Não adianta ter um plano com ações interessantes e guardadas na
gaveta sem operacionalização. A Presidenta Dilma também deu o
recado para os seus ministros e secretários responsáveis por tocar
essa agenda, que as metas têm que ser executadas. Então vamos
continuar cobrando. As metas tem que ser executadas com a
participação ativa da sociedade civil, não há construção da
agroecologia sem as organizações dos agricultores e sem fortalecer
as organizações de assessoria que vêm construindo a agroecologia,
algumas há trinta anos, muitas vezes sem o apoio do Estado. Agora
que o Estado começa a reconhecer a agroecologia e desenha um plano
nacional, esse protagonismo da sociedade civil não pode ser
abandonado.
O
plano também será objeto de debate e monitoramento em outros
espaços de controle social, como o Conselho Nacional de
Desenvolvimento Rural Sustentável (CONDRAF) e o Conselho Nacional de
Segurança Alimentar e Nutricional (CONSEA), assim como nas comissões
estaduais da produção orgânica.
Tem
mais alguma questão em relação a esse lançamento que mereça
destaque?

Entradas de dados salvas:
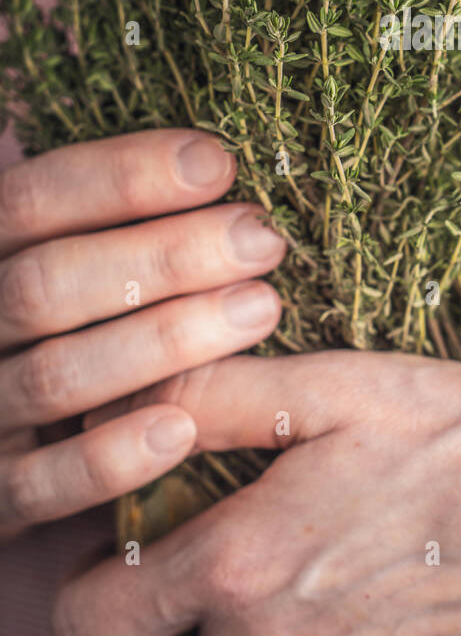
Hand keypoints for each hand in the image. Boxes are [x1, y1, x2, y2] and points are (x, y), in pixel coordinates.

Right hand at [0, 130, 284, 539]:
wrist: (10, 454)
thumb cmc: (67, 330)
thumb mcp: (67, 262)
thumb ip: (100, 215)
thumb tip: (192, 150)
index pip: (32, 199)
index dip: (123, 176)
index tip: (218, 163)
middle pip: (45, 283)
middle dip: (162, 257)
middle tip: (260, 239)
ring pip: (56, 376)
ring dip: (162, 341)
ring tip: (261, 309)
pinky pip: (43, 485)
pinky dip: (110, 457)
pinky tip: (182, 427)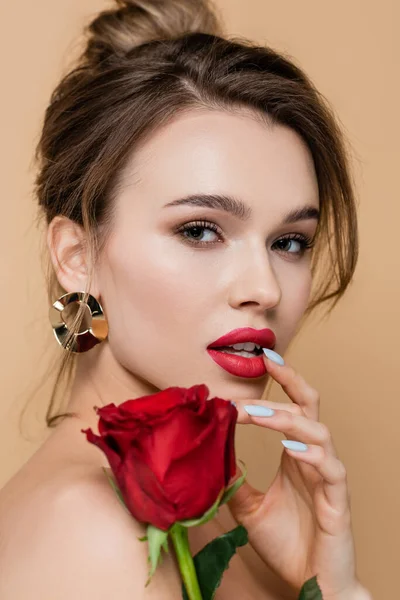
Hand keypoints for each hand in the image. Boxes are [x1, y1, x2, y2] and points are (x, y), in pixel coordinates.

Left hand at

O que se espera: Transcreva fielmente o trecho do texto sobre agroecologia que vai de "Não adianta ter" até "abandonado.". As linhas constituem um material à parte, independente do texto sobre agroecologia.

Resposta ao exercício:
Não adianta ter um plano com ações interessantes e guardadas na
gaveta sem operacionalização. A Presidenta Dilma também deu o
recado para os seus ministros e secretários responsáveis por tocar
essa agenda, que as metas têm que ser executadas. Então vamos
continuar cobrando. As metas tem que ser executadas com a
participação ativa da sociedade civil, não há construção da
agroecologia sem as organizações dos agricultores e sem fortalecer
as organizações de assessoria que vêm construindo a agroecologia,
algumas há trinta anos, muitas vezes sem o apoio do Estado. Agora
que o Estado começa a reconhecer a agroecologia e desenha um plano
nacional, esse protagonismo da sociedade civil não pode ser
abandonado.